Evangile : Mt 4,12-23
Quand Jésus apprit l’arrestation de Jean le Baptiste, il se retira en Galilée. Il quitta Nazareth et vint habiter à Capharnaüm, ville située au bord de la mer de Galilée, dans les territoires de Zabulon et de Nephtali. C’était pour que soit accomplie la parole prononcée par le prophète Isaïe : Pays de Zabulon et pays de Nephtali, route de la mer et pays au-delà du Jourdain, Galilée des nations ! Le peuple qui habitait dans les ténèbres a vu une grande lumière. Sur ceux qui habitaient dans le pays et l’ombre de la mort, une lumière s’est levée. À partir de ce moment, Jésus commença à proclamer : « Convertissez-vous, car le royaume des Cieux est tout proche. » Comme il marchait le long de la mer de Galilée, il vit deux frères, Simon, appelé Pierre, et son frère André, qui jetaient leurs filets dans la mer ; car c’étaient des pêcheurs. Jésus leur dit : « Venez à ma suite, et je vous ferai pêcheurs d’hommes. » Aussitôt, laissant leurs filets, ils le suivirent. De là, il avança et il vit deux autres frères, Jacques, fils de Zébédée, et son frère Jean, qui étaient dans la barque avec leur père, en train de réparer leurs filets. Il les appela. Aussitôt, laissant la barque et leur père, ils le suivirent. Jésus parcourait toute la Galilée ; il enseignait dans leurs synagogues, proclamait l’Évangile du Royaume, guérissait toute maladie et toute infirmité dans le peuple.

Commentaire :
Pour Matthieu, l’arrestation de Jean Baptiste marque la fin de l’époque des prophètes et le véritable début de la mission de Jésus. Le fait que celui-ci commence son ministère en Galilée est pour lui l’accomplissement d’un passage du livre d’Isaïe qui annonçait aux tribus de l’extrême nord d’Israël asservie par les Assyriens, les tribus de Zabulon et de Nephtali, une libération prochaine. Il s’agissait d’une région proche des territoires païens, surnommé le carrefour des païens. De même que Matthieu avait vu dans la visite des mages, l’annonce de l’évangélisation des païens, de même le fait que Jésus prêche en Galilée, terre de brassage de populations, anticipe l’ouverture aux païens ; une lumière s’est levée pour eux, la lumière de Jésus Christ.
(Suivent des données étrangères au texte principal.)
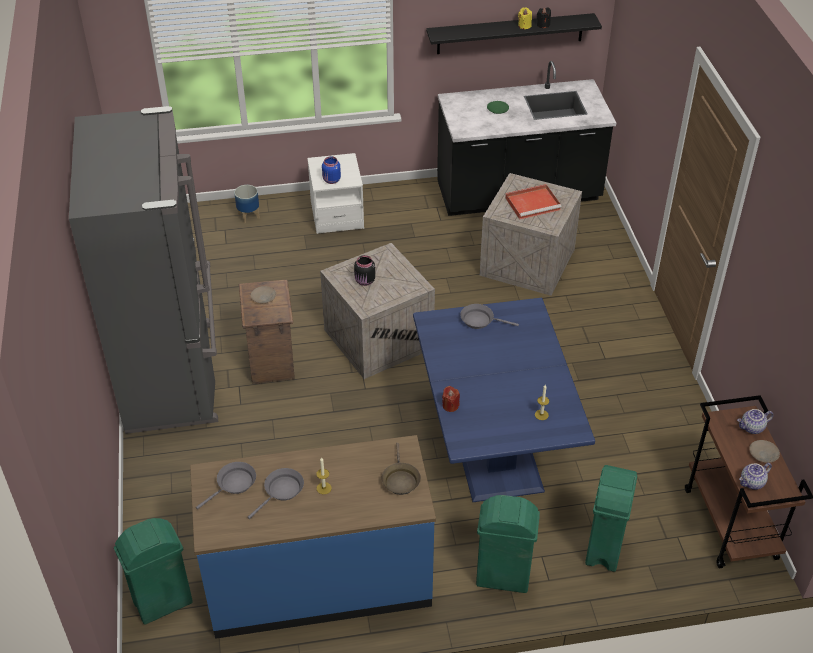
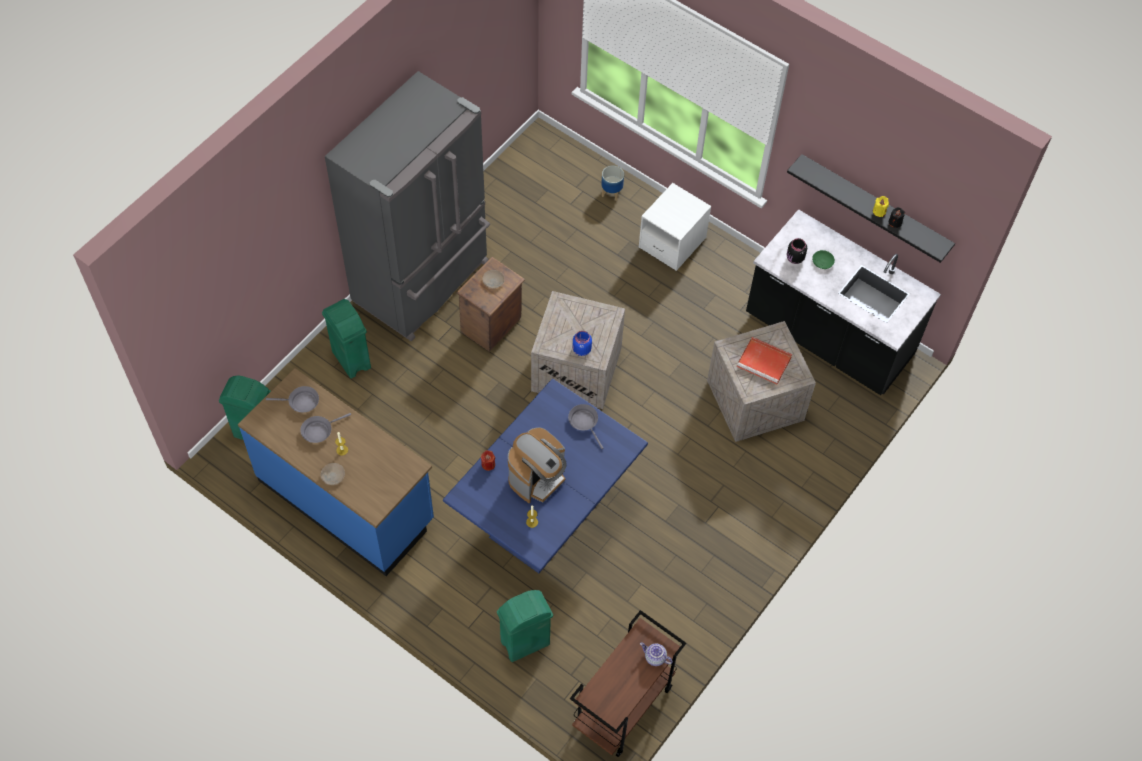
camera: 45 degrees right, 15 degrees up
grey frying pan [248,468,304,519] -> grey frying pan turned 150 degrees clockwise [300,413,351,443]
blue jar [322,156,341,184] -> blue jar moved to [573,331,592,356]
black jar [354,255,375,286] -> black jar moved to [787,238,807,264]
brown frying pan [382,443,421,495] -> none
green trash can [476,495,540,593] -> green trash can moved to [322,299,371,378]
teapot [739,463,772,490] -> none
beige plate [749,440,780,463] -> beige plate moved to [320,463,345,485]
none -> coffee machine [508,427,567,504]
L’appel des premiers disciples à la suite de la proclamation de la proximité du Royaume des cieux indique que Jésus veut les associer à l’évangélisation. L’image de pêcheurs d’hommes doit se comprendre dans le fait que, pour le judaïsme ancien, la mer est le symbole des puissances de mort. Arracher les hommes au monde des ténèbres sera la mission des disciples à la suite du Christ.